=== Begin Enclosure ===

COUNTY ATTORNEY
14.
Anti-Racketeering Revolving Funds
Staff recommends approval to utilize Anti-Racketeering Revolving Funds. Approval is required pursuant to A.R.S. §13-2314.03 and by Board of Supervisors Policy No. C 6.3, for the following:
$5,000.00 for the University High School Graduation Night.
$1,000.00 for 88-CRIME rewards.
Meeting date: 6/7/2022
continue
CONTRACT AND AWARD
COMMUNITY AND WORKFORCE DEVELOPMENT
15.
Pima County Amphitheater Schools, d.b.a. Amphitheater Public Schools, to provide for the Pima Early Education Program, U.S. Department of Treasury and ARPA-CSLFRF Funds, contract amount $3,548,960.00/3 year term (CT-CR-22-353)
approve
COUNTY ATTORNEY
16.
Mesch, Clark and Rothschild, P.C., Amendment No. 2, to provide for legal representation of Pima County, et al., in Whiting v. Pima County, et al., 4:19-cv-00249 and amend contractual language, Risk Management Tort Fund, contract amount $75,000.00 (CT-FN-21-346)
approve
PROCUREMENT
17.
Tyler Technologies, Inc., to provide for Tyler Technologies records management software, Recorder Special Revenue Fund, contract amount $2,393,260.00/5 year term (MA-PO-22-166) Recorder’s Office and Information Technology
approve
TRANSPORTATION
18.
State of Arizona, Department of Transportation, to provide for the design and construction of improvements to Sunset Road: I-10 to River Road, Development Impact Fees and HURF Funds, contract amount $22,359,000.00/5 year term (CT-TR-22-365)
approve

=== End Enclosure ===
=== Begin Enclosure ===

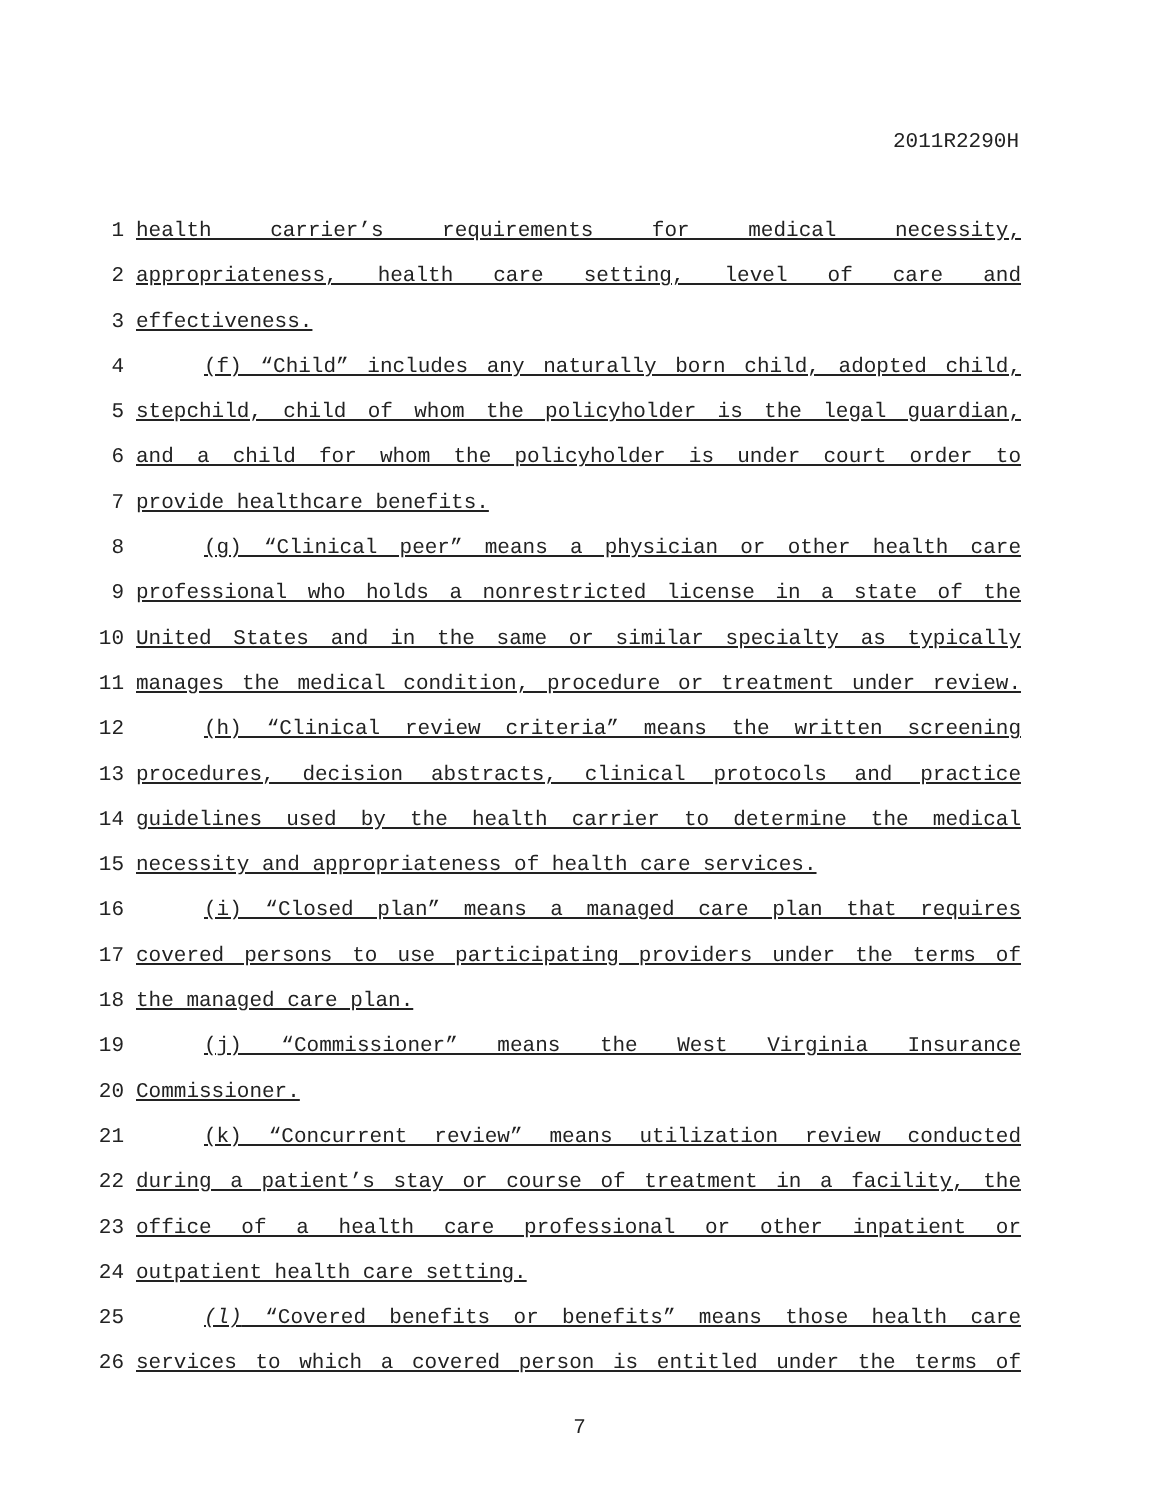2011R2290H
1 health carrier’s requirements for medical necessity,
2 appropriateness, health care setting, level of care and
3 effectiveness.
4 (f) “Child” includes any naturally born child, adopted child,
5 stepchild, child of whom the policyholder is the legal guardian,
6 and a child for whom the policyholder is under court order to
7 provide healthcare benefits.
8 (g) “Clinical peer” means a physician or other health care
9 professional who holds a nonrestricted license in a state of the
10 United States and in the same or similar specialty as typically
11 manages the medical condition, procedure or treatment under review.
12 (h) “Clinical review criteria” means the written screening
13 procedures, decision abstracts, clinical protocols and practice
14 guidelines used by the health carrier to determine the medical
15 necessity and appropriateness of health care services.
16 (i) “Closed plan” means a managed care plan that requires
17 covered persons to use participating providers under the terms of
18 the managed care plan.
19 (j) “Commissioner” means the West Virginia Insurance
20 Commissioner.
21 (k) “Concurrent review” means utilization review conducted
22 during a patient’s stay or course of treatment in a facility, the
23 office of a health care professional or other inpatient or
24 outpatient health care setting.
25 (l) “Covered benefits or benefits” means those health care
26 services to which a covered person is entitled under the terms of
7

=== End Enclosure ===
=== Begin Enclosure ===

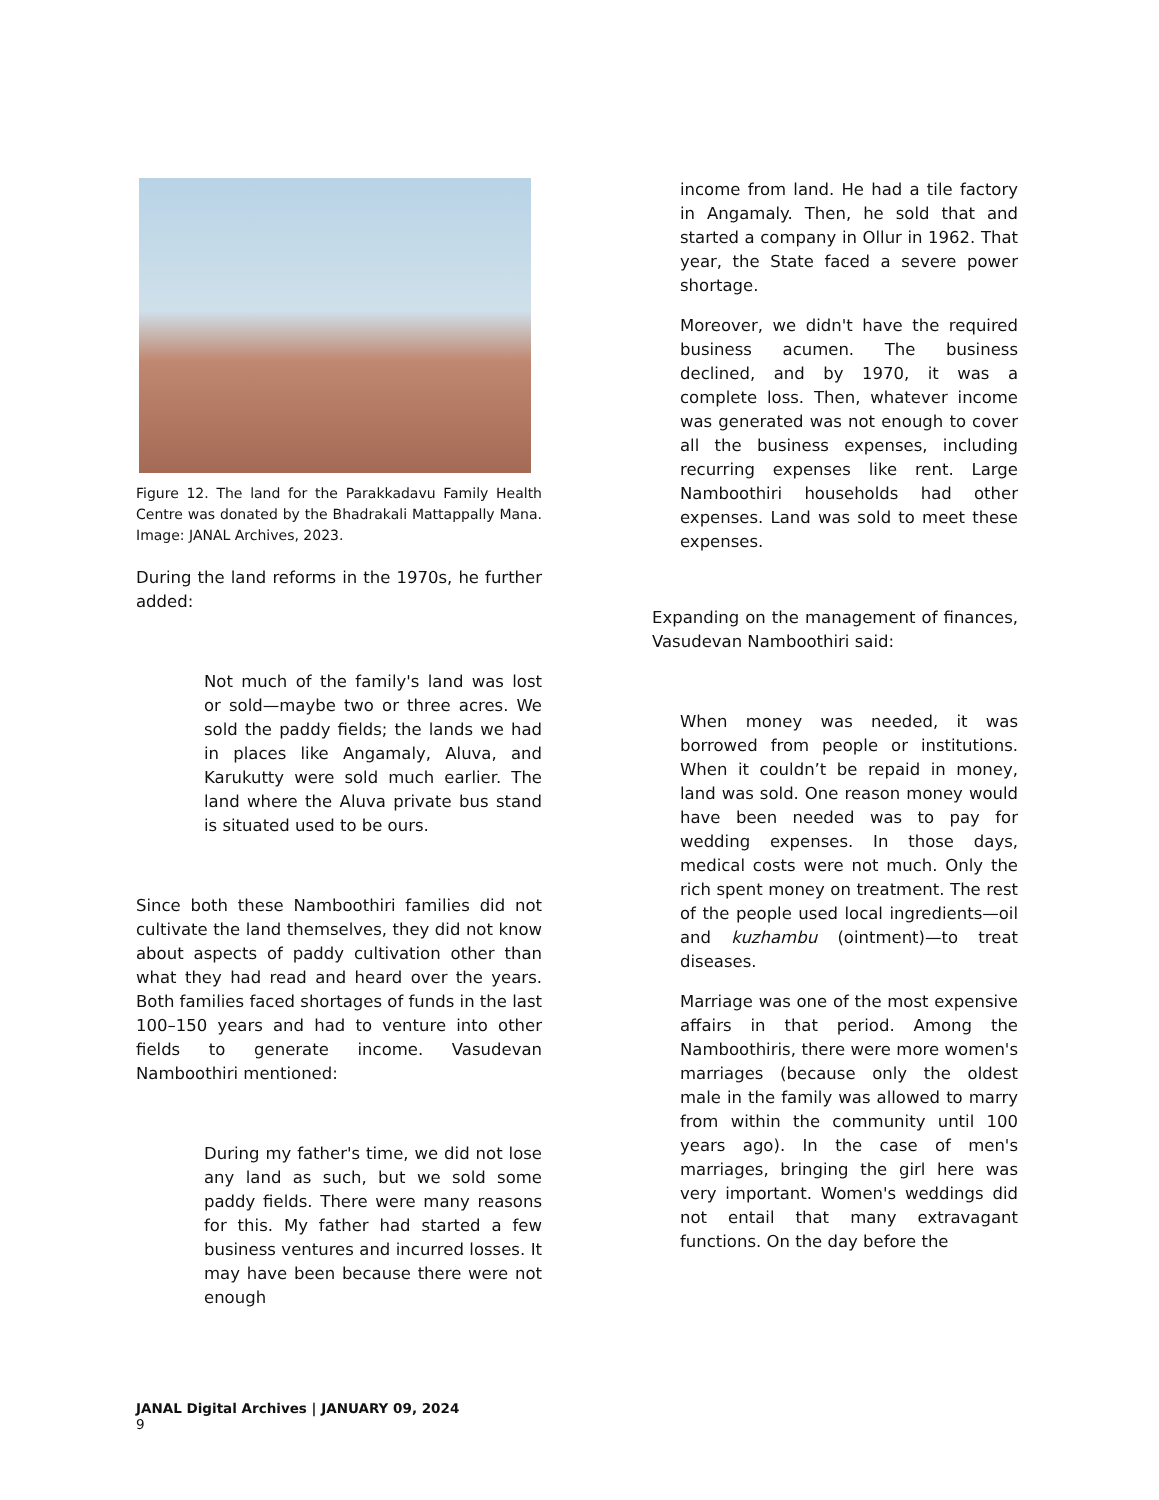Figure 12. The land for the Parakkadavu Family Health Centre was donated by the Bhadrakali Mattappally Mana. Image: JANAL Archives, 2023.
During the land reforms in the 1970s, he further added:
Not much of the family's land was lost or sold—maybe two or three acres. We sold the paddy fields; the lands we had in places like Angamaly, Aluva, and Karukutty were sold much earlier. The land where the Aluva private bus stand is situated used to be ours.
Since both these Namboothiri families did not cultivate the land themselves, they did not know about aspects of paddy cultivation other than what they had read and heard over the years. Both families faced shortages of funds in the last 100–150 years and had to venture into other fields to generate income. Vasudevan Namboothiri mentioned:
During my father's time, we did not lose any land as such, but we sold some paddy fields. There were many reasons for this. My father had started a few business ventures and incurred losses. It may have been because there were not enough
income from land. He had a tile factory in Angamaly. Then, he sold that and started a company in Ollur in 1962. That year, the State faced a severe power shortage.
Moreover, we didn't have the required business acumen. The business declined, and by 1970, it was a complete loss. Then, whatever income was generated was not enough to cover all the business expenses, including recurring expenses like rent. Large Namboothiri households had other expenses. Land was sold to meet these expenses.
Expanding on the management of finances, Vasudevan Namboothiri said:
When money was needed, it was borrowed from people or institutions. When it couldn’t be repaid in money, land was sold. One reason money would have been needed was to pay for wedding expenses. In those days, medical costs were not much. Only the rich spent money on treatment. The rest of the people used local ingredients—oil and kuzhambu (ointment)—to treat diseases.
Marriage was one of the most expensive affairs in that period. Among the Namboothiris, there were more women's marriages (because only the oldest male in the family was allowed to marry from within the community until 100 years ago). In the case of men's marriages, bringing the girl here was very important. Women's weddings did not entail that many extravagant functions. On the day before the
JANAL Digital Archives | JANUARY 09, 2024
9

=== End Enclosure ===

_YOUR TASK_. Count every line that holds the word "Racketeering" in the entries, and state the result alone.

_SOLUTION TO THIS TASK_. 2